• [Problème à résoudre]
Répondez à ces questions d'après l'extrait fourni :
1. Dans le système décrit, à quel ordinateur le moyen de stockage est-il associé ?
2. À quel moment la demanderesse a-t-elle produit les modifications proposées ?
3. Quels termes la revendication proposée 7 supprime-t-elle ?

• [Extrait fourni]
----

7.    Dans un réseau informatique qui permet la communication entre plusieurs ordinateurs, un système comprenant :


un moyen de stockage associé à un premier ordinateur pour le stockage d'information sur une commande soumise depuis l'ordinateur d'un utilisateur;

une méthode de requête associée au premier ordinateur pour la demande automatique et périodique de renseignements sur l'état du traitement de ladite commande depuis un deuxième ordinateur;

une méthode de traitement associée au premier ordinateur permettant de déterminer automatiquement le caractère nouveau de l'information sur l'état recueillie par rapport aux autres renseignements sur l'état associés à ladite information stockée;

une méthode de mise à jour associée au premier ordinateur pour recevoir ledit état de traitement de la commande depuis le deuxième ordinateur, et pour mettre à jour automatiquement ladite information sur l'état en fonction dudit état de traitement de la commande;

une méthode de génération automatique de messages, afin de produire un message contenant ladite information sur l'état de traitement de la commande, en réponse à un changement dudit traitement de la commande;

une méthode de transmission de messages pour l'acheminement automatique dudit message sur ledit réseau à l'ordinateur dudit utilisateur, sans que ce dernier ait à interagir.

 

[ 37 ]       Dans la lettre de notre révision initiale, nous avons demandé à la demanderesse de préciser certains aspects des revendications indépendantes 1 et 7. La demanderesse a été invitée à soumettre des modifications proposées, qui ont été produites avant l'audience. 

 

[ 38 ]       Dans notre lettre, nous avons demandé des précisions afin de savoir si « l'information sur l'état recueillie » (the collected status information) mentionnée dans les revendications 1 et 7 correspond à l'information reçue en réponse à « la demande [...] de renseignements sur l'état du traitement de ladite commande depuis un deuxième ordinateur » (requesting order processing status for said order from a second computer). Comme l'a expliqué la demanderesse à l'audience, les revendications proposées (voir les paragraphes [ 41 ] et [ 42 ] ci-dessous) précisent que l'information sur l'état recueillie correspond bien à l'information reçue. 

 

[ 39 ]       Dans la lettre de la révision initiale, nous demandons aussi des précisions quant à la nature des « autres renseignements sur l'état associés à ladite information stockée » (further status information pertaining to said stored information) dans les revendications 1 et 7. La revendication proposée 7 supprime les termes « autres renseignements sur l'état » (further status information) et précise que l'information sur l'état recueillie est vérifiée afin de déterminer le « caractère nouveau [...] par rapport à l'état de traitement de la commande associé à ladite information stockée » (new relative to said order processing status pertaining to said stored information). La revendication 1 a subi des modifications semblables.

----

• [Enregistrements affichés]
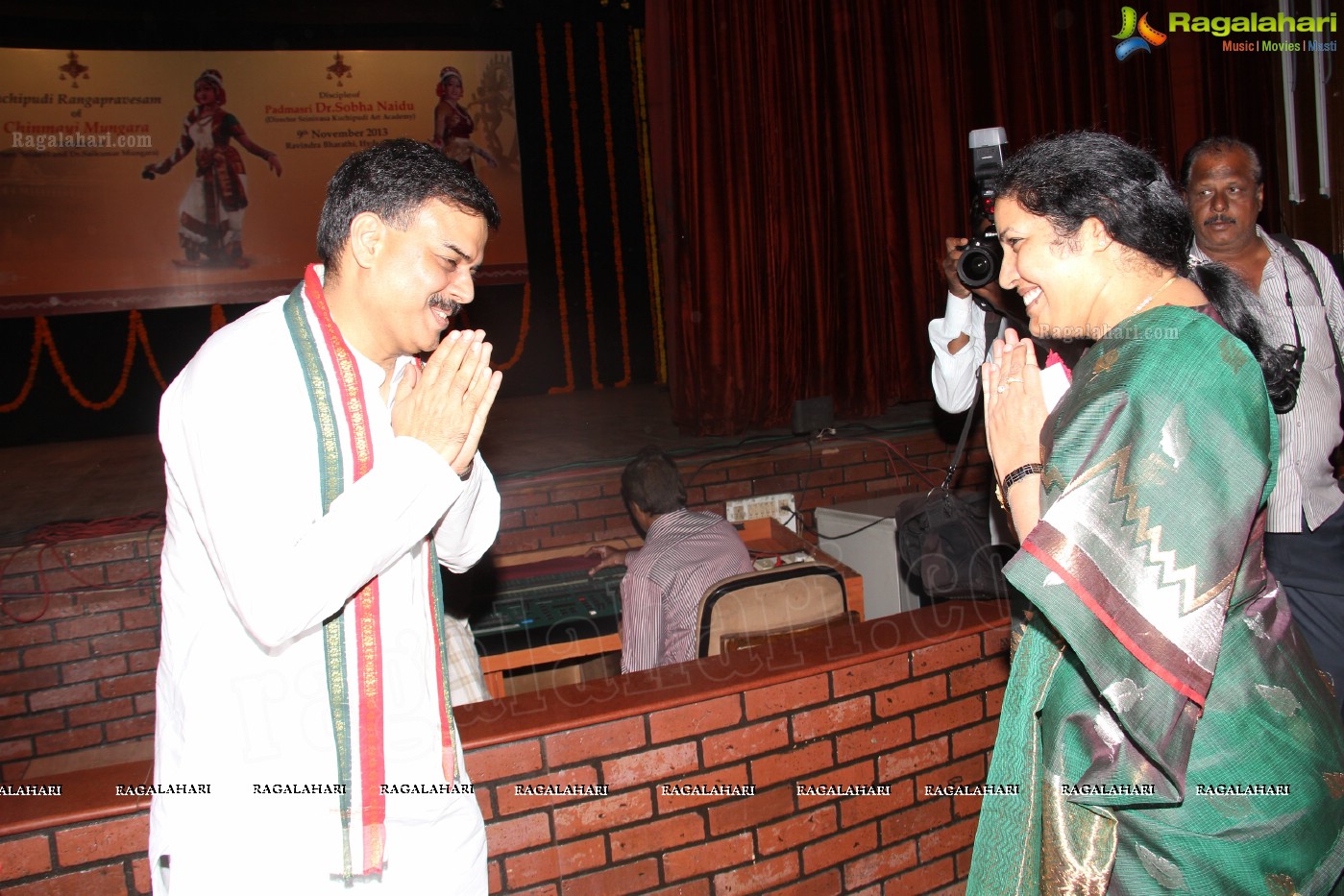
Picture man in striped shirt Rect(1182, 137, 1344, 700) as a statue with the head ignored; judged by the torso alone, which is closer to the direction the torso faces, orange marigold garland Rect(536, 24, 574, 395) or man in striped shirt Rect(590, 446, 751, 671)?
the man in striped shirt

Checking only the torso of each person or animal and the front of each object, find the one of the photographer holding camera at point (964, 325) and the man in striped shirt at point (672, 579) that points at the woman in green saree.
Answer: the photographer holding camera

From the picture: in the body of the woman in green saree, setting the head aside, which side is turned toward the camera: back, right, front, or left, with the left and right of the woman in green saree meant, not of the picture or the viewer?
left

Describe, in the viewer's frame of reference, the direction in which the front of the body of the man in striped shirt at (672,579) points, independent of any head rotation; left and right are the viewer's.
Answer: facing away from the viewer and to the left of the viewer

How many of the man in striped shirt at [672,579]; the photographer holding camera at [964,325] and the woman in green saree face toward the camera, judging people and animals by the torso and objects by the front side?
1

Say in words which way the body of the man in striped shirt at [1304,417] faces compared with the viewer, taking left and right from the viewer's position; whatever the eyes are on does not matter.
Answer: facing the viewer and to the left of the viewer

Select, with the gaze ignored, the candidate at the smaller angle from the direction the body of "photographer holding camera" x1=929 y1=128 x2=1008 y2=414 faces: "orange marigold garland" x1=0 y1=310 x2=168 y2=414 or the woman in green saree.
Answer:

----

• [Réponse attendue]
1. Il est associé à un premier ordinateur.
2. Elle les a produites avant l'audience.
3. Elle supprime les termes « autres renseignements sur l'état ».